Does any of that change your wishes? Do you choose to be untrue to yourself and your love, and try to love someone the world approves of?
Do you foist a false marriage on someone you don't love, you can't love, in order to gain the approval of the world? (And what, then, have you done to the innocent other in this false marriage?) In order to obtain full citizenship in your society? Or do you quietly remain single and humbly take what crumbs the adults will allow to fall from the table?
Why is marriage important? Because marriage is the only way we have to choose and build our own family. We are born into a family, or we may be adopted into one, but when we marry someone, each party is freely choosing the other. A marriage makes the person you love legally your kin. No other civil contract can do this.
For those who believe in the words of Jesus Christ, it can be said simply: "Do unto others as you would have them do unto you."
How would you react if a large group of people put vast amounts of money and energy into forbidding you to marry? Whatever else they may say, how loving would that seem to you?
Maybe my imagination has failed if I am unable to place myself in the position of the people who vigorously campaigned to make unlawful the marriages of many of my close friends, but if so, mine is not the only failure.
The ability to truly empathize is, I think, essential in a just society.
And here is where I see the problem of bringing politics in, because I can't end with just one issue. The prop 8 issue hit me close to where I live, but this should hit everyone:
5 at Guantanamo Ordered Released
Five men have been imprisoned and tortured by our government, and thus by all of us, for no reason at all. That we have allowed this to happen tells me that we have so very far to go. That we can, collectively, say that these people "deserved" this - that anyone "deserves" torture and no hope of justice - tells me that we have managed to convince ourselves that they are not people at all.

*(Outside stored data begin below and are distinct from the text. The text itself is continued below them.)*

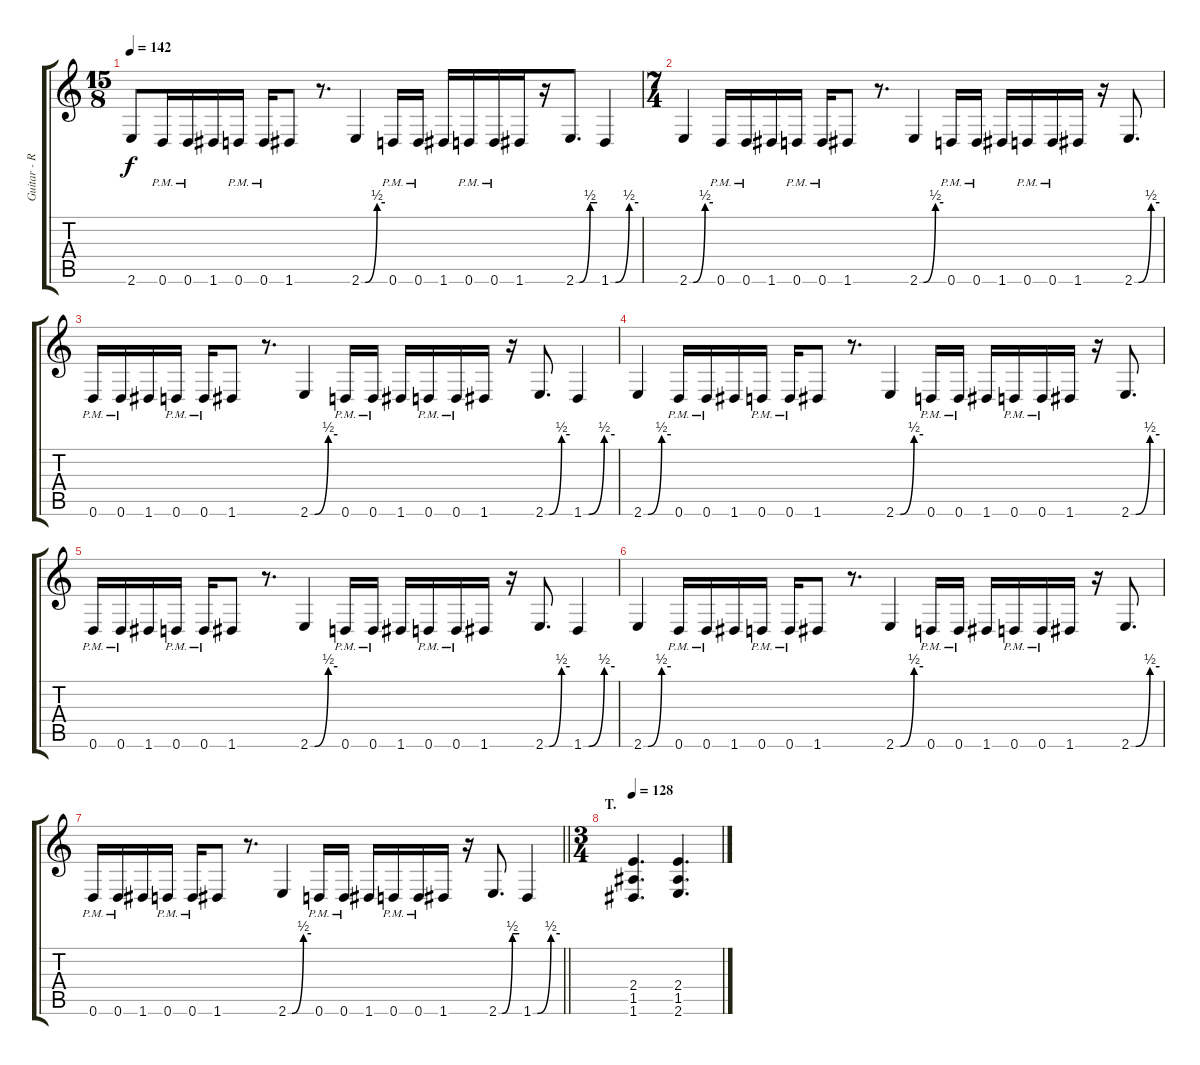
\track ("Guitar - Right" "Guitar - R") {instrument distortionguitar}
\staff {score tabs}
\tuning (E4 B3 G3 D3 A2 D2) {hide}
\ts (15 8)
\tempo 142
\clef g2
\ks c
2.6{t}.8{dy f} 0.6{pm}.16 0.6{pm}.16 1.6.16 0.6{pm}.16 0.6{pm}.16 1.6.8 r.8{d} 2.6{be (custom 0 0 10 0 40 2 60 2)}.4 0.6{pm}.16 0.6{pm}.16 1.6.16 0.6{pm}.16 0.6{pm}.16 1.6.16 r.16 2.6{be (custom 0 0 10 0 40 2 60 2)}.8{d} 1.6{be (custom 0 0 10 0 40 2 60 2)}.4 |
\ts (7 4)
2.6{be (custom 0 0 10 0 40 2 60 2)}.4 0.6{pm}.16 0.6{pm}.16 1.6.16 0.6{pm}.16 0.6{pm}.16 1.6.8 r.8{d} 2.6{be (custom 0 0 10 0 40 2 60 2)}.4 0.6{pm}.16 0.6{pm}.16 1.6.16 0.6{pm}.16 0.6{pm}.16 1.6.16 r.16 2.6{be (custom 0 0 10 0 40 2 60 2)}.8{d} |
0.6{pm}.16 0.6{pm}.16 1.6.16 0.6{pm}.16 0.6{pm}.16 1.6.8 r.8{d} 2.6{be (custom 0 0 10 0 40 2 60 2)}.4 0.6{pm}.16 0.6{pm}.16 1.6.16 0.6{pm}.16 0.6{pm}.16 1.6.16 r.16 2.6{be (custom 0 0 10 0 40 2 60 2)}.8{d} 1.6{be (custom 0 0 10 0 40 2 60 2)}.4 |
2.6{be (custom 0 0 10 0 40 2 60 2)}.4 0.6{pm}.16 0.6{pm}.16 1.6.16 0.6{pm}.16 0.6{pm}.16 1.6.8 r.8{d} 2.6{be (custom 0 0 10 0 40 2 60 2)}.4 0.6{pm}.16 0.6{pm}.16 1.6.16 0.6{pm}.16 0.6{pm}.16 1.6.16 r.16 2.6{be (custom 0 0 10 0 40 2 60 2)}.8{d} |
0.6{pm}.16 0.6{pm}.16 1.6.16 0.6{pm}.16 0.6{pm}.16 1.6.8 r.8{d} 2.6{be (custom 0 0 10 0 40 2 60 2)}.4 0.6{pm}.16 0.6{pm}.16 1.6.16 0.6{pm}.16 0.6{pm}.16 1.6.16 r.16 2.6{be (custom 0 0 10 0 40 2 60 2)}.8{d} 1.6{be (custom 0 0 10 0 40 2 60 2)}.4 |
2.6{be (custom 0 0 10 0 40 2 60 2)}.4 0.6{pm}.16 0.6{pm}.16 1.6.16 0.6{pm}.16 0.6{pm}.16 1.6.8 r.8{d} 2.6{be (custom 0 0 10 0 40 2 60 2)}.4 0.6{pm}.16 0.6{pm}.16 1.6.16 0.6{pm}.16 0.6{pm}.16 1.6.16 r.16 2.6{be (custom 0 0 10 0 40 2 60 2)}.8{d} |
\barLineRight lightlight
0.6{pm}.16 0.6{pm}.16 1.6.16 0.6{pm}.16 0.6{pm}.16 1.6.8 r.8{d} 2.6{be (custom 0 0 10 0 40 2 60 2)}.4 0.6{pm}.16 0.6{pm}.16 1.6.16 0.6{pm}.16 0.6{pm}.16 1.6.16 r.16 2.6{be (custom 0 0 10 0 40 2 60 2)}.8{d} 1.6{be (custom 0 0 10 0 40 2 60 2)}.4 |
\ts (3 4)
\section ("" "T.")
\tempo 128
(2.4 1.5 1.6).4{d} (2.4 1.5 2.6).4{d}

I'll go back to the way I usually write here. I can't write well or coherently about politics directly, but I hope that, at the bottom of every post, every little encounter I record, someone can see the fundamental reason I write: every human being is an individual with a soul. If your heart can beat for a moment with someone I see on the bus, maybe it can also beat with a man in a cell who has never seen his daughter, with a boy who dreams of being married one day, with a woman who wants to hold the hand of her wife in the hospital.
Update: I want to make absolutely clear that what I am talking about, what Prop 8 was about, is civil marriage. Religions are - and should remain - free to define what marriage means to them. Andrew Sullivan again puts it very well.